- Study questions
a: Transcribe the passage of the Maddalena article starting with "The research that" and going on through "most renowned institutions.".
b: Which people are named in the Maddalena article? List each one.
c: Answer these questions from the Maddalena article:
(i) How much is the scholarship Maddalena accepted worth?
(ii) In what month did he begin his studies at Cambridge?
(iii) How many Non-clinical PhD Studentship Awards were given in 2017?

The research that began in Brock University’s labs has taken Lucas Maddalena (BSc ’12, MSc ’17) nearly 6,000 kilometres across the Atlantic to one of the world’s most renowned institutions.
The Biological Sciences grad crossed the pond this past fall in order to walk the hallowed halls of the University of Cambridge, where he has accepted a prestigious $300,000 scholarship to complete his PhD.
When he learned of the coveted opportunity, which supports continued cancer research at the U.K. institution, Maddalena knew competition would be fierce.
He began a rigorous application process in the winter of 2016, which led to several interviews and left him waiting on the edge of his seat for a decision from the panel responsible for the selection.
“It was agonizing waiting to hear,” he said of the sheer anticipation, which ultimately led to the life-changing news. “You go over every interview question in your head — how could I have answered them better? Should I have said something different?”
With the arrival of summer came the good news, Maddalena had received his formal acceptance to Cambridge.
The Thorold native was the only overseas recipient of the Cancer Research U.K. Cambridge Centre 2017 Non-clinical PhD Studentship Award, of which five were awarded in 2017.
He began his studies at the historic school in October.
The scholarship covers three years of study, the typical length of a PhD program at Cambridge, and will support the costs of Maddalena’s research, as well as his living expenses.
“It’s surreal. That’s probably the best word to describe it,” he said of this new chapter in his life, which has him researching within Cambridge’s Department of Medicine.
“I’m very proud that I took a shot at it and was ultimately successful, and I’m extremely thankful for the many people that helped and supported me along the way.”
Maddalena is working under the joint supervision of Professor Margaret Ashcroft, Department of Medicine, and Dr. Christian Frezza, Medical Research Council Cancer Unit, Hutchison Medical Research Council Research Centre.
His research continues the theme of his master’s work, which explored mitochondrial function and oxygen usage in the context of health and disease.
“I’m studying two gene mutations for two mitochondrial proteins that are involved in some metabolic functions. These two mutations are found in select forms of cancer and different tumours, including certain forms of renal cancer,” Maddalena said.

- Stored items
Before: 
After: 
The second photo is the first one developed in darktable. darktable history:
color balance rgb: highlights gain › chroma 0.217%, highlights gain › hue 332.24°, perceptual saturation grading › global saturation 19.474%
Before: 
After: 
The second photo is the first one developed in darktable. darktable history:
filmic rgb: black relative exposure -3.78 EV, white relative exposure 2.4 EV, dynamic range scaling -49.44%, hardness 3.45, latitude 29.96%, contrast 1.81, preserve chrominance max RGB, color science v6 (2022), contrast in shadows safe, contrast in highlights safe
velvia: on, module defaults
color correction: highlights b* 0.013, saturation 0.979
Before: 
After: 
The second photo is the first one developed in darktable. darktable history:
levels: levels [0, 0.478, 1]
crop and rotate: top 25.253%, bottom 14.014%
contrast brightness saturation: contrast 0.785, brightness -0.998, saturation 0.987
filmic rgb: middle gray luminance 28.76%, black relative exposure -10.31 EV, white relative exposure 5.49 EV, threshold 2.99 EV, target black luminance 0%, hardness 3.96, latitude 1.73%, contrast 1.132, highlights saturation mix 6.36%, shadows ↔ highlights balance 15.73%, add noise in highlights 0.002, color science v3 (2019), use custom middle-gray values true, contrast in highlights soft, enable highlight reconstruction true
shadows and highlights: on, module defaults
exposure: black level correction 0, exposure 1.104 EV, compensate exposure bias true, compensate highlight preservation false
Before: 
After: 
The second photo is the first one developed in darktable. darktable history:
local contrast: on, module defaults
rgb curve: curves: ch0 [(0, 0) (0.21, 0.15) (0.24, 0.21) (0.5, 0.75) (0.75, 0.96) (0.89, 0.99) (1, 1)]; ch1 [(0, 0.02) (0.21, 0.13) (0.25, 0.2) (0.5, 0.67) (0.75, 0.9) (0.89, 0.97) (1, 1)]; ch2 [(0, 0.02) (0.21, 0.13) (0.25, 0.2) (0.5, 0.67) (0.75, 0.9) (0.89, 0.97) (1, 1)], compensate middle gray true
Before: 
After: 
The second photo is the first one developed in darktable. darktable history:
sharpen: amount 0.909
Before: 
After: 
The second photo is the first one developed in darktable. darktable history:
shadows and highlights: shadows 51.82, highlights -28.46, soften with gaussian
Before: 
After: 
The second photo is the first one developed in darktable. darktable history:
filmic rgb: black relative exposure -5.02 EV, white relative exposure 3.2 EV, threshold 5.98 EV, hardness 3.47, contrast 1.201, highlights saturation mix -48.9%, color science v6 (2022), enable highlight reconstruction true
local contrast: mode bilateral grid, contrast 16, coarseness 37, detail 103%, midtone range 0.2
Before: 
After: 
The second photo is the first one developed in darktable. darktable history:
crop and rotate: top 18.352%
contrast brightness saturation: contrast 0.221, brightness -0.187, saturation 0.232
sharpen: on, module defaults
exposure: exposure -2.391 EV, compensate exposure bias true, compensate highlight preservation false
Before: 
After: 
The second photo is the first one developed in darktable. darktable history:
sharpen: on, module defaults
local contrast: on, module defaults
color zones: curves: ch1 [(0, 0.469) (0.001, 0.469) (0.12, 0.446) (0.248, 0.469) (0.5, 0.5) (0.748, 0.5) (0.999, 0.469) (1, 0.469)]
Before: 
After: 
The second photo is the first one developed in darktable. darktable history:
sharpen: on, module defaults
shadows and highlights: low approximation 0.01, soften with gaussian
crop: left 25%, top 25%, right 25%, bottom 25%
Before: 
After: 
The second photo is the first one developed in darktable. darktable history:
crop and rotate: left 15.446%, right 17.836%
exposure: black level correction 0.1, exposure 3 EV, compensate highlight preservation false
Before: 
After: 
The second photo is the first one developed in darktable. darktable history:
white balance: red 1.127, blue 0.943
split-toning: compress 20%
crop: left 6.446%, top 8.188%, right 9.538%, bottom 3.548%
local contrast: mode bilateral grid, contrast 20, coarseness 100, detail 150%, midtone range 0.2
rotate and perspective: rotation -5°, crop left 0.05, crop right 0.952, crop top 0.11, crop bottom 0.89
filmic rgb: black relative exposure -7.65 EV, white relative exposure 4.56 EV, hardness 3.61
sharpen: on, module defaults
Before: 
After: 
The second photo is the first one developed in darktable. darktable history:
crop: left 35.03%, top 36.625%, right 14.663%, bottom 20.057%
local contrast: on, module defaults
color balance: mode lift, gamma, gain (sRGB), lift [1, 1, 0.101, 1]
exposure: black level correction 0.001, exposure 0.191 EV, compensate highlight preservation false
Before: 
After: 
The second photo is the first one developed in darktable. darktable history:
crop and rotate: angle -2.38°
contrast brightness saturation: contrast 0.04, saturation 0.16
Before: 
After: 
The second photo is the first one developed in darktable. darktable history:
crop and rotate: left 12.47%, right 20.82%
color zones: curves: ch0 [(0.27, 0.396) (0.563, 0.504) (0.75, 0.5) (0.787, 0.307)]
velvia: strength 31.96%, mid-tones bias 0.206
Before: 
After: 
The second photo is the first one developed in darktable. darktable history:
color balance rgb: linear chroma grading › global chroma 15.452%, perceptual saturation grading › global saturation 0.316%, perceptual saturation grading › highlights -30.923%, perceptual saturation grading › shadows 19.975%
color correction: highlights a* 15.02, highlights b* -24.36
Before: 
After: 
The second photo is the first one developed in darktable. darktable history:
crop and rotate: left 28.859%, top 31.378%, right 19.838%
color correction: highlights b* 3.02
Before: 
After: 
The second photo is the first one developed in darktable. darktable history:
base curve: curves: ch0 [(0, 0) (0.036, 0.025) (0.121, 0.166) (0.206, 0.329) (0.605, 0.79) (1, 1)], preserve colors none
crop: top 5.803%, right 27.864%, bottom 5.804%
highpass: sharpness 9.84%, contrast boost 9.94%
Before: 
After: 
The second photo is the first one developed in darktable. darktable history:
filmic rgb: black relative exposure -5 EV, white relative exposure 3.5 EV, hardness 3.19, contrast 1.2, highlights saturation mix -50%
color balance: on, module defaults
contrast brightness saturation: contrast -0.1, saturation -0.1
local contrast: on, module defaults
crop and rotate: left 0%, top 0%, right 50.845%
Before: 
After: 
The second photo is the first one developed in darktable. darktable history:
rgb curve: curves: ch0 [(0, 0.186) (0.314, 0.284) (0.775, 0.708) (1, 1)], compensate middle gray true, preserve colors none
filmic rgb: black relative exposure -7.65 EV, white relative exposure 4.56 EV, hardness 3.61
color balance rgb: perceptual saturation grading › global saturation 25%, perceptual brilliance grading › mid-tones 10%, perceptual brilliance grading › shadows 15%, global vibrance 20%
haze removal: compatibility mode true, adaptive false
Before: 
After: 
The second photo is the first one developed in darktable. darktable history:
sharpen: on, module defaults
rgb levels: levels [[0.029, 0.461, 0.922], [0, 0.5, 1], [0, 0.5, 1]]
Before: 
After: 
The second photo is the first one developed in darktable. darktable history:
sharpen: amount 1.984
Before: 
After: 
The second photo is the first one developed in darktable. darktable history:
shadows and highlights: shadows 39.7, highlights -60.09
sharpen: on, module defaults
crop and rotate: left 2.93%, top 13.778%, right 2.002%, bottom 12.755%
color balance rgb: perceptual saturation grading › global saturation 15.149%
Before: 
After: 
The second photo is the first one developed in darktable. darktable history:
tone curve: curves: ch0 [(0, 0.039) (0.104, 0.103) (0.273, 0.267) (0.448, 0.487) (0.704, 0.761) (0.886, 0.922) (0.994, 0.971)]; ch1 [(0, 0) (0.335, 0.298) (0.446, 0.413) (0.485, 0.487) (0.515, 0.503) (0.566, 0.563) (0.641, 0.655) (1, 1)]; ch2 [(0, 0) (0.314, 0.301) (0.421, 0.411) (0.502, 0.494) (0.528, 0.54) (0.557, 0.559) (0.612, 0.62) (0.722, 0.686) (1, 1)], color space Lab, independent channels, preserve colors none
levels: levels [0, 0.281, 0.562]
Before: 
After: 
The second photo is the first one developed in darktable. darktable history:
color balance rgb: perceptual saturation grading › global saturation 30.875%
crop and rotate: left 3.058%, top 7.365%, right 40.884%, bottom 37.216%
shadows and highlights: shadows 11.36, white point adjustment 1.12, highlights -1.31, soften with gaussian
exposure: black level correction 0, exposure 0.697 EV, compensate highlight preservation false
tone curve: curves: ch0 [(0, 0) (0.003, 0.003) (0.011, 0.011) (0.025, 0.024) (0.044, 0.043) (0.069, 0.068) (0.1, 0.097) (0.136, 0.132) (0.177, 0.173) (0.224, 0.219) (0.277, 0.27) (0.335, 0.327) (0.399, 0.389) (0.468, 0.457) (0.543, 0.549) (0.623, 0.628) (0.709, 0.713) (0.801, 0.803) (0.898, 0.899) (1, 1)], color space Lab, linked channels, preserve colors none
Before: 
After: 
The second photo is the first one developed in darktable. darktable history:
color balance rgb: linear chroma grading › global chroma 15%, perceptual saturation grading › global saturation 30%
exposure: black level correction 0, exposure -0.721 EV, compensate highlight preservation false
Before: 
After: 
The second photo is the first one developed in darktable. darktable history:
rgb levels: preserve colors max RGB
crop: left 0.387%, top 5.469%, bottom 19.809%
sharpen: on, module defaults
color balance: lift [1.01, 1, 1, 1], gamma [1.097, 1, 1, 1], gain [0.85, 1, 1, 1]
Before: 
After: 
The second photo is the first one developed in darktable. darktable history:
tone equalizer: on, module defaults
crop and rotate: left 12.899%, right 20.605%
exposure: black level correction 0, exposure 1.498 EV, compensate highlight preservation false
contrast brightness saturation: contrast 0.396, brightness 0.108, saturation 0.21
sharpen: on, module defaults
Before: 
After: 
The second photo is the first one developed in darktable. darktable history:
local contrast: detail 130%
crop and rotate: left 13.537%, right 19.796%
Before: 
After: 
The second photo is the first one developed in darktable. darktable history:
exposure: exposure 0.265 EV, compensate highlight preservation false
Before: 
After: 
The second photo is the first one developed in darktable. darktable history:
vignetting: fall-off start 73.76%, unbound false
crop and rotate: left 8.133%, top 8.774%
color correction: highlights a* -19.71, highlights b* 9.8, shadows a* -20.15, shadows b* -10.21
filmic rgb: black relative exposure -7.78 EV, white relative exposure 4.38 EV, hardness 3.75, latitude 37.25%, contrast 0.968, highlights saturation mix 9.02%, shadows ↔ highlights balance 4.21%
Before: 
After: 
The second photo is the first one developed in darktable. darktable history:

- Your written answers
a:
The research that began in Brock University’s labs has taken Lucas Maddalena (BSc ’12, MSc ’17) nearly 6,000 kilometres across the Atlantic to one of the world’s most renowned institutions.

b:
Lucas Maddalena
Professor Margaret Ashcroft
Dr. Christian Frezza

c:
(i) $300,000
(ii) October
(iii) Five